Muito raras: distúrbios de personalidade e alucinações. Trato gastrintestinal:
Comuns: náuseas, vômitos e dor abdominal. Raras: diarréia ou constipação.
Muito raras: boca seca, anormalidades nos testes de função hepática e
hepatite. Pele e anexos: Raras: rash (erupção) cutâneo (na forma de urticária,
lesões cutâneas psoriaseformes e distróficas). Muito raras:
fotossensibilidade, aumento da sudorese, perda de cabelos e piora da psoríase.
Trato respiratório: Comum: dispnéia de exercício. Rara: broncoespasmo (que
pode ocorrer em pacientes sem história de doença pulmonar obstrutiva). Muito
rara: rinite. Sistema urogenital: Muito raras: distúrbios da potência e da
libido, doença de Peyronie (a relação com TARTARATO DE METOPROLOL não está
definitivamente estabelecida).
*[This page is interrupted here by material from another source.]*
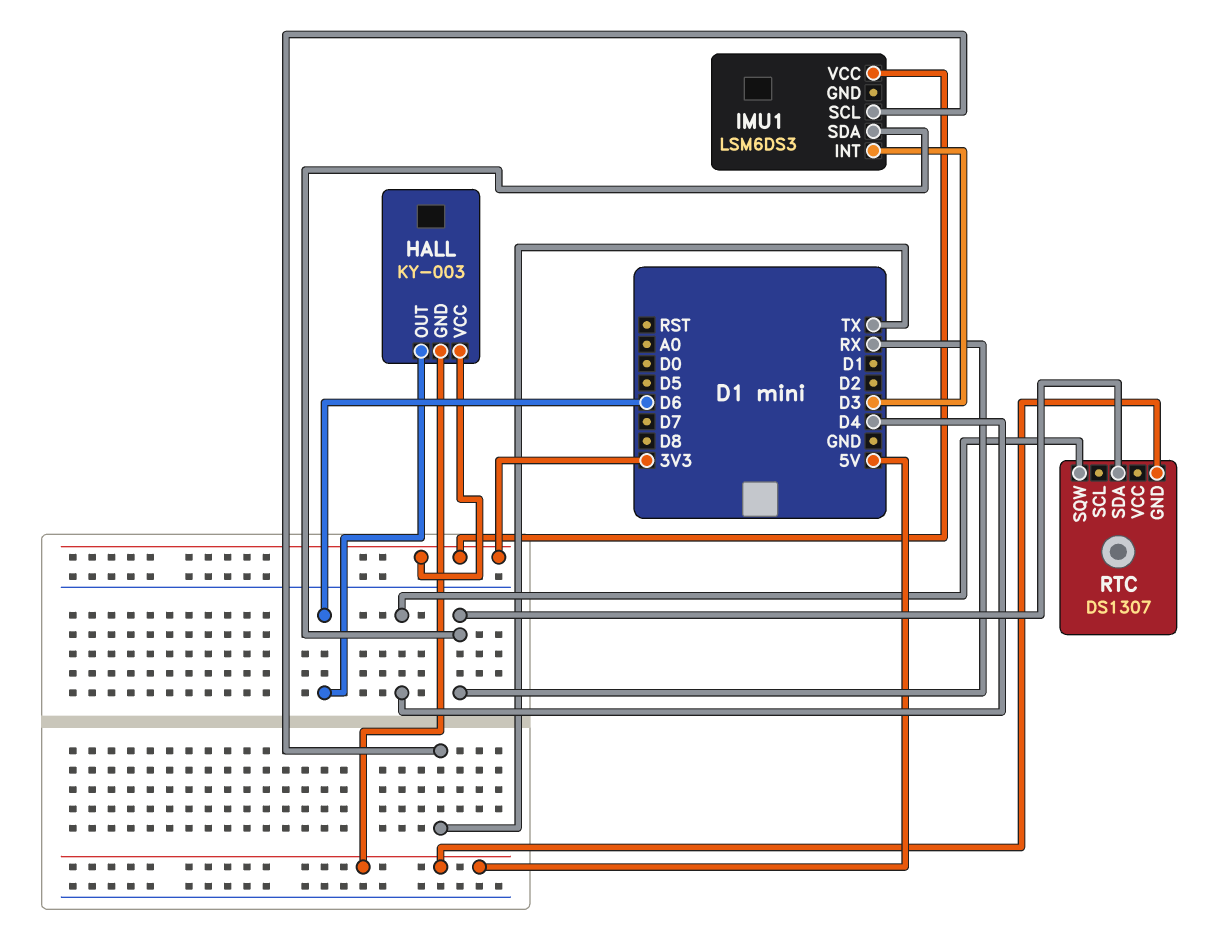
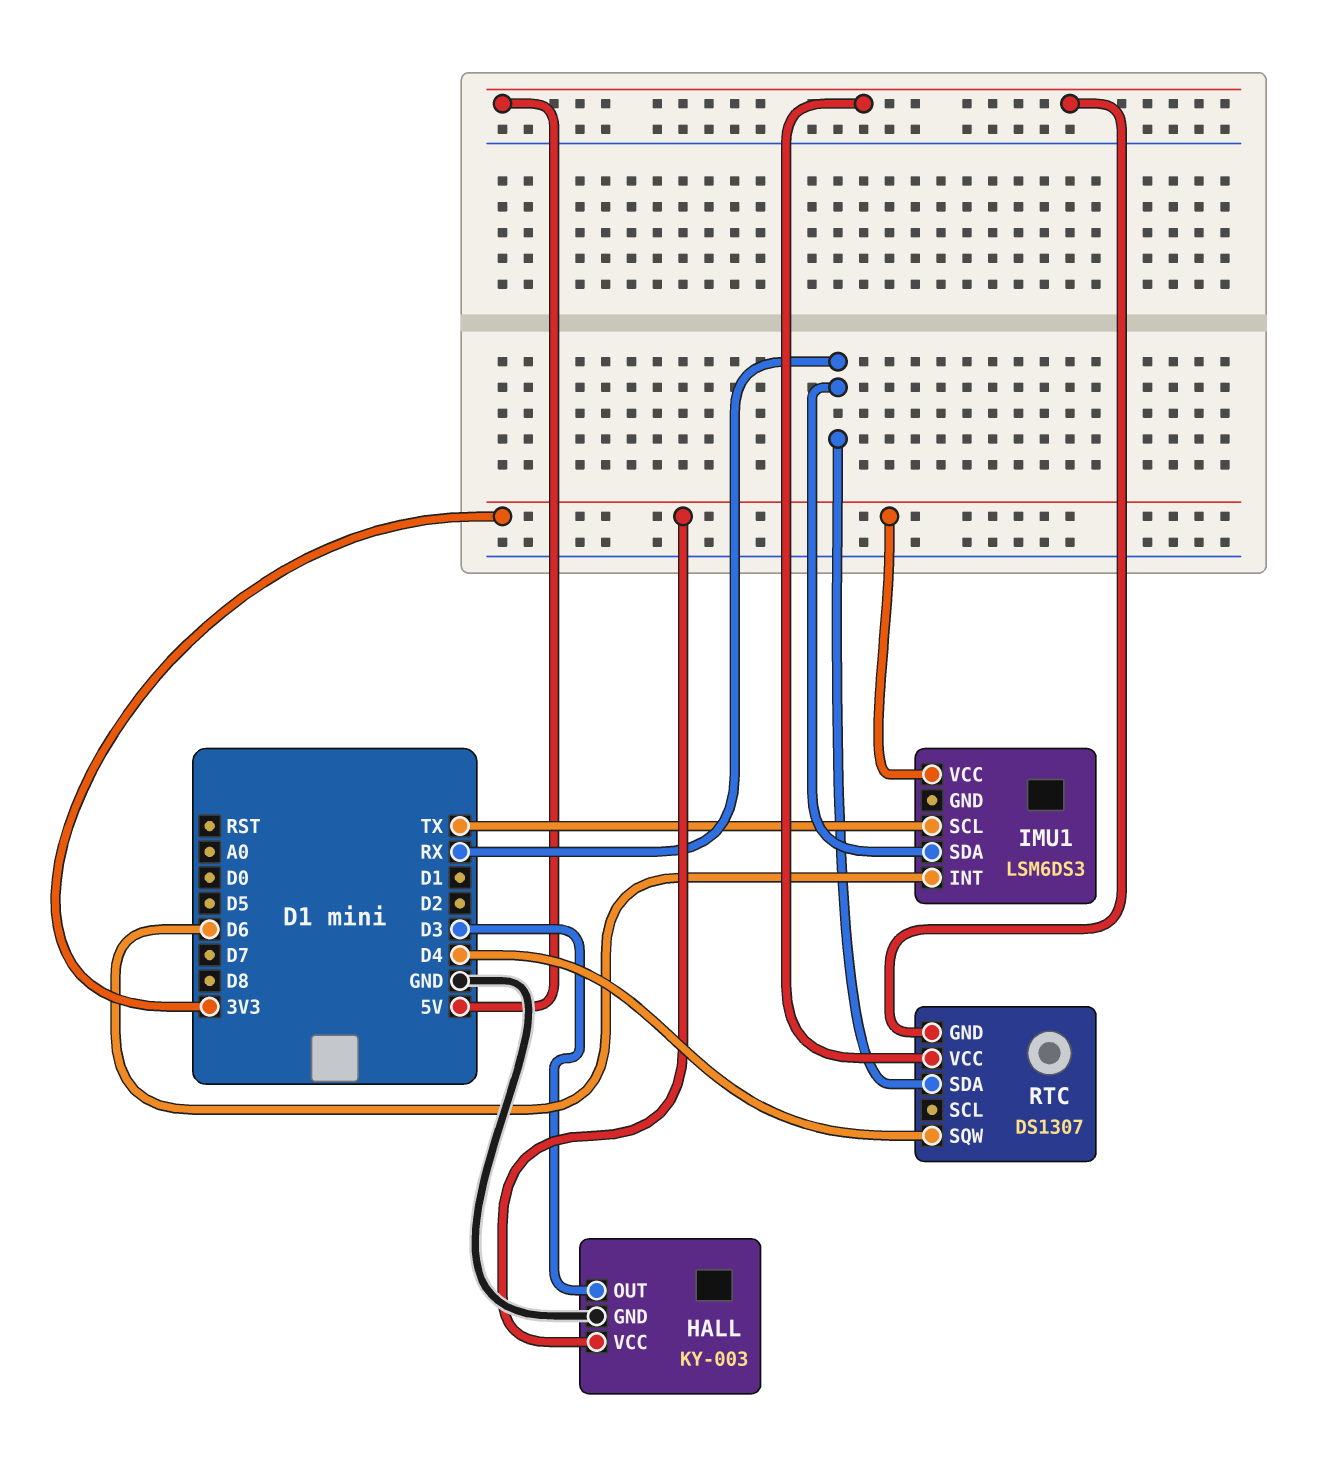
HALL pin GND: 5V -> GND
HALL pin OUT: D6 -> D3
IMU1 pin INT: D3 -> D6
RTC pin VCC: none -> 5V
Órgãos dos sentidos: Muito raras: distúrbios da
visão, olhos secos e/ou irritados, zumbido e, em doses excessivas às
recomendadas, dificuldade auditiva. Sistema endócrino e metabolismo: Muito
rara: ganho ponderal. Sangue: Muito rara: trombocitopenia. Outros sistemas e
órgãos: Muito raras: artrite, fibrose retroperitoneal (a relação com TARTARATO
DE METOPROLOL não está definitivamente estabelecida).



Posologia

Distúrbios do ritmo cardíaco: 100 mg a 150 mg/dia administrados em 2 ou 3
doses divididas; se necessário, a dose diária pode ser aumentada para 300 mg.
Infarto do miocárdio: A dose recomendada pode ser reduzida dependendo do
estado hemodinâmico do paciente. Tratamento de manutenção: A dose oral de
manutenção é de 200 mg/dia, administrados em 2 doses divididas. O tratamento
deve continuar por no mínimo 3 meses. Hipertensão: 100 mg a 200 mg/dia,
administrados tanto como dose única pela manhã ou em 2 doses divididas (manhã
e noite). Se necessário, pode-se prescrever adicionalmente outro
anti-hipertensivo (ver Indicações). Angina do peito: 100 mg a 200 mg/dia,
administrados em 2 doses divididas; se necessário, a dose diária pode ser
aumentada para 400 mg. Hipertireoidismo: 150 mg a 200 mg (pode ser aumentada
até 400 mg) por dia, administrados em 3 a 4 doses divididas. Distúrbios da
função cardíaca com palpitação e prevenção da enxaqueca: 100 mg/dia,
administrados em dose única pela manhã; se necessário, a dose diária pode ser
aumentada para 200 mg, administrados em 2 doses divididas (manhã e noite).
Crianças: A segurança e a eficácia de TARTARATO DE METOPROLOL não estão
estabelecidas em crianças.



Apresentação

Embalagem com 30 comprimidos revestidos.